The problems, however, are nothing to ignore. Microsoft, Cherry said, has rolled out three products recently in which testers were unable to spot major problems prior to widespread release.

"When you look at Vista and some of the problems it is having, you might be able to conclude that quality really doesn't matter, and Microsoft just wants to get the product into the channel at a certain time in the sales cycle, and that basically any problems they are finding they will either downplay their importance or claim they only occur in really rare circumstances," Cherry told TechNewsWorld.

The fundamental claim that quality is their No. 1 priority and that customers tell Microsoft when quality is good enough cannot be the case, Cherry stated, because customers do not want their photographs destroyed.

Confidence Game

The Xbox, Vista and Home Server cases have already started to undermine confidence in Microsoft's products, Cherry continued.
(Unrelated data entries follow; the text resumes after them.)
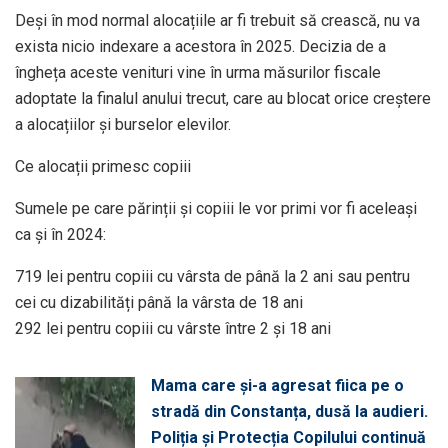
Deși în mod normal alocațiile ar fi trebuit să crească, nu va
exista nicio indexare a acestora în 2025. Decizia de a
îngheța aceste venituri vine în urma măsurilor fiscale
adoptate la finalul anului trecut, care au blocat orice creștere
a alocațiilor și burselor elevilor.
Ce alocații primesc copiii
Sumele pe care părinții și copiii le vor primi vor fi aceleași
ca și în 2024:
719 lei pentru copiii cu vârsta de până la 2 ani sau pentru
cei cu dizabilități până la vârsta de 18 ani
292 lei pentru copiii cu vârste între 2 și 18 ani
Mama care și-a agresat fiica pe o
stradă din Constanța, dusă la audieri.
Poliția și Protecția Copilului continuă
"The undermining has already started. The evidence of that is that this just feeds the wait for the service pack, so that people are starting to say, 'We really shouldn't have bought this home server until there was home server Service Pack 1," Cherry said.

Cherry acknowledged that writing software is a tricky business and that there are bound to be some mistakes -- particularly when it has to interact with third-party software. "But we're talking about things that are so fundamental to the product [that testers should have been able to catch the mistakes].

"It's even things like Vista's photo tools are corrupting, so their own main product doesn't work with this thing," he stated.

"Given most of the products listed are Microsoft's, I think it should have come up in the in-house testing, and it will be interesting to learn why it didn't," Enderle noted. "Often when a product hits the market, combinations of things folks never thought to test showcase problems that were undiscovered -- probably goes to why the advice is to avoid first-generation products is so widely followed."

With its next several releases, Microsoft will have to demonstrate that it is testing its software thoroughly.

"They have to show that they really are testing across a wide enough [spectrum] of cases and scenarios and that they are adequately insuring that their products are ready to ship," Cherry suggested. "It might be a longer beta period. Sometimes you might be better off with a smaller beta with people who really use the product, instead of one with a million beta testers who never report a problem.

"But these are problems their own internal testing should have found, which says they are setting the bar wrong," he added. "Someone needs to resolve why these products are getting out into the public and then being found with major problems that should have been detected before the release. They show a bigger systemic problem with how Microsoft is testing its products."

If Microsoft does not correct its testing practices and repair its reputation, the initial consequence will be a significantly protracted adoption period for new products, he stated.

"It will make people reluctant to be early adopters of their products. No one wants to pay full retail to be the guinea pig," Cherry said. "[People will] just pick an alternative and eventually it will have an impact on [Microsoft]."